Uluslararası ilişkilerde çıkarların söz sahibi olması prensibi, birçok nedenin bir araya gelmesiyle sonuçlanan uçak krizini, beklenen ve beklenmeyen bazı gelişmelerin de sebebi haline getirdi.
Türkiye’de oluşan, Rus doğalgazının yaşanan kriz sonrası kesilmesi endişesi, yapılan resmi açıklamalarla bir nebze azaltılsa da, Türk yetkililer uzun vadede sorunun çözümü için, bölgedeki enerji üreten ülkelere diplomatik ziyaretlerini sıklaştırdı.

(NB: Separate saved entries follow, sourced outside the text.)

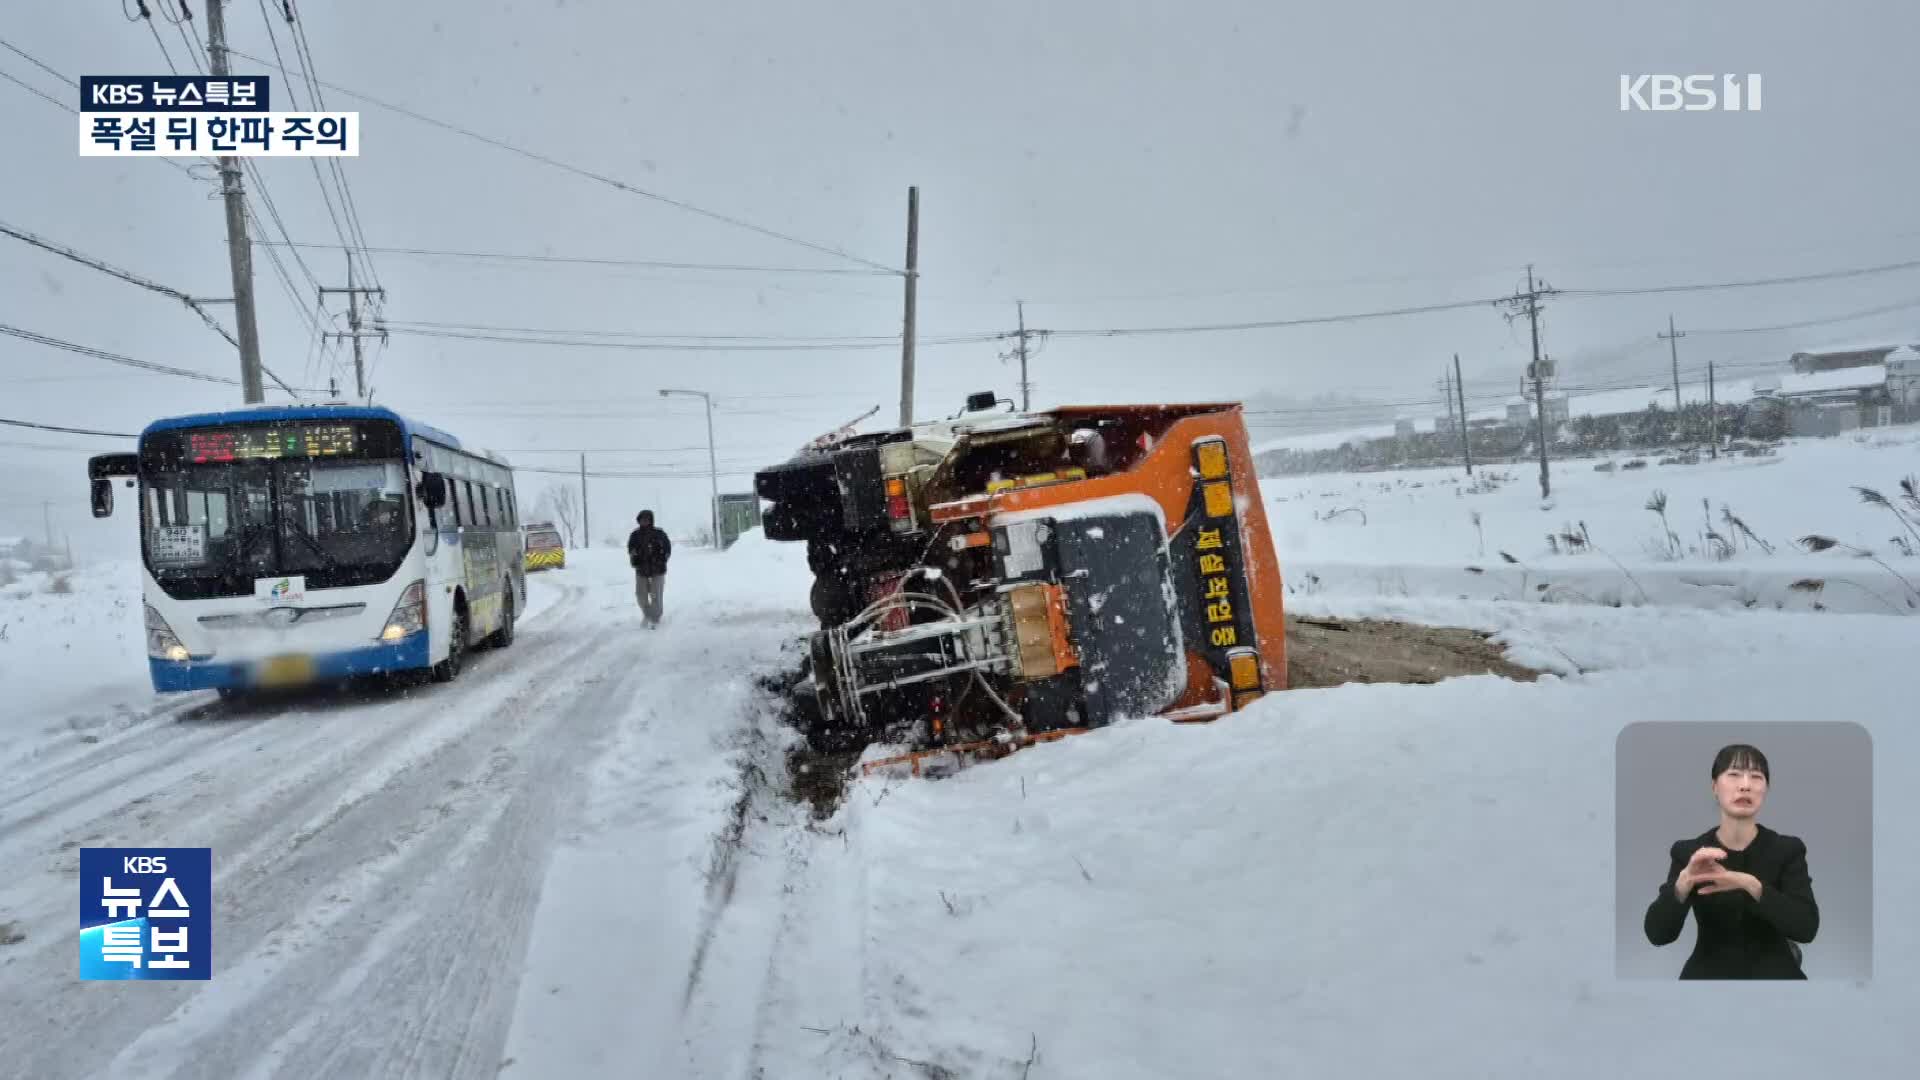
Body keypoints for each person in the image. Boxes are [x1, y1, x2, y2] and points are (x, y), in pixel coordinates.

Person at [1643, 743, 1819, 979]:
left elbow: (1806, 928)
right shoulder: (1689, 852)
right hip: (1706, 978)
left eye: (1756, 777)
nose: (1745, 785)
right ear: (1714, 786)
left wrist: (1750, 885)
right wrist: (1683, 882)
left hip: (1777, 978)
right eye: (1734, 774)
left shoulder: (1787, 850)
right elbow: (1658, 934)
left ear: (1766, 788)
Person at [626, 510, 671, 628]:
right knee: (640, 595)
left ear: (651, 520)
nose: (644, 521)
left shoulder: (659, 533)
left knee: (656, 594)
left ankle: (655, 618)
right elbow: (630, 549)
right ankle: (647, 614)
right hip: (641, 569)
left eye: (647, 519)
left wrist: (662, 559)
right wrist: (634, 557)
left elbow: (667, 548)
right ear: (639, 520)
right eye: (642, 519)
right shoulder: (635, 535)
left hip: (658, 569)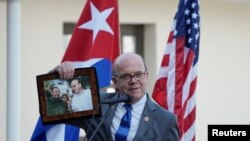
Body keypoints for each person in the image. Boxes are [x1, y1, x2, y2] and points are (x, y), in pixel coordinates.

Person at [50, 53, 180, 141]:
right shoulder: (96, 103)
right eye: (125, 76)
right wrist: (54, 77)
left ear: (146, 76)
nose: (133, 80)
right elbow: (50, 111)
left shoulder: (166, 120)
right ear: (115, 81)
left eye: (138, 74)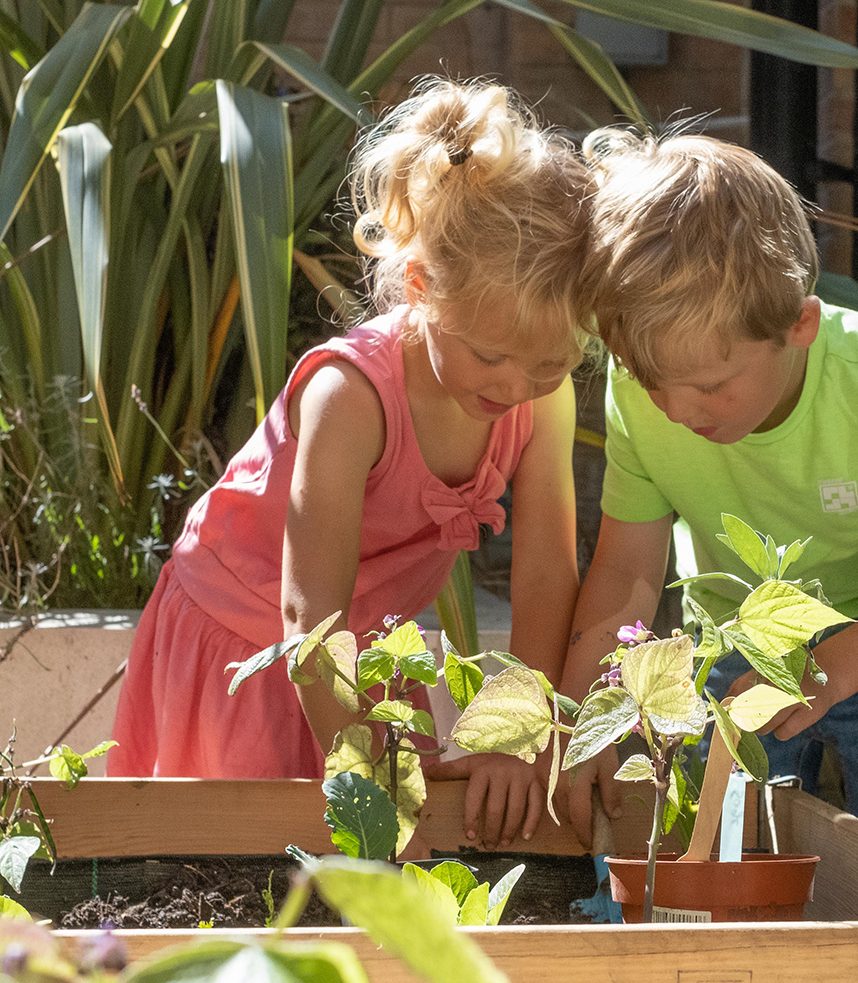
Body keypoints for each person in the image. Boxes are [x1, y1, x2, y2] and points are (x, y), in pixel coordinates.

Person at [109, 78, 594, 847]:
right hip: (255, 638)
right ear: (422, 288)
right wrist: (361, 757)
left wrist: (513, 732)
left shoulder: (542, 396)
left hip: (361, 652)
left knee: (391, 873)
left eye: (547, 366)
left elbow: (543, 575)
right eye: (491, 357)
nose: (515, 388)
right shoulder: (349, 394)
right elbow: (308, 617)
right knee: (248, 869)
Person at [558, 130, 858, 867]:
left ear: (799, 326)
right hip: (734, 653)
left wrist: (828, 673)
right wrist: (584, 725)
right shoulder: (641, 393)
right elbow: (627, 570)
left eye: (707, 384)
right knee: (725, 858)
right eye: (648, 377)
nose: (674, 408)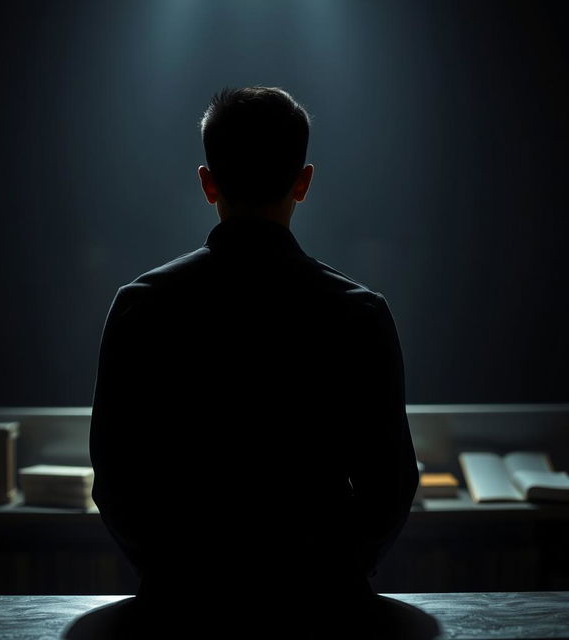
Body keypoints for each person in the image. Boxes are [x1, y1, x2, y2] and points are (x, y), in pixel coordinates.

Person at [90, 86, 418, 638]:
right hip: (321, 611)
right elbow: (390, 484)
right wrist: (330, 579)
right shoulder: (357, 313)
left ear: (207, 182)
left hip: (182, 609)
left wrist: (175, 578)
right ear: (304, 181)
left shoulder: (141, 305)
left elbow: (117, 479)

– “Bir musibet bin nasihatten iyidir”
Olumsuz gibi gözüken olayların bazen olumlu sonuçlara yol açmasının bir örneği de uçak krizi sonrası yaşandı. Enerji uzmanları uzun süredir, Türkiye’nin Rusya’ya doğalgazda bu seviyede bağımlı olmasının tehlikeli sonuçları olabileceği konusunda uyarılarda bulunuyordu.
Ancak ‘musibet’ olarak görülebilecek bu jet krizi, Türkiye’nin enerji arz çeşitliliğinin sağlanmasında gerekli adımlar atılmasını hızlandıracak gibi gözüküyor.
2014 rakamları ile bakıldığında Türkiye 49,2 milyar metreküplük doğalgaz ihtiyacının 26,9 milyar metreküplük kısmını Rusya’dan ithal ediyor. Türkiye’nin elektrik üretiminde doğalgazın payı ise yüzde 40’ın üzerinde.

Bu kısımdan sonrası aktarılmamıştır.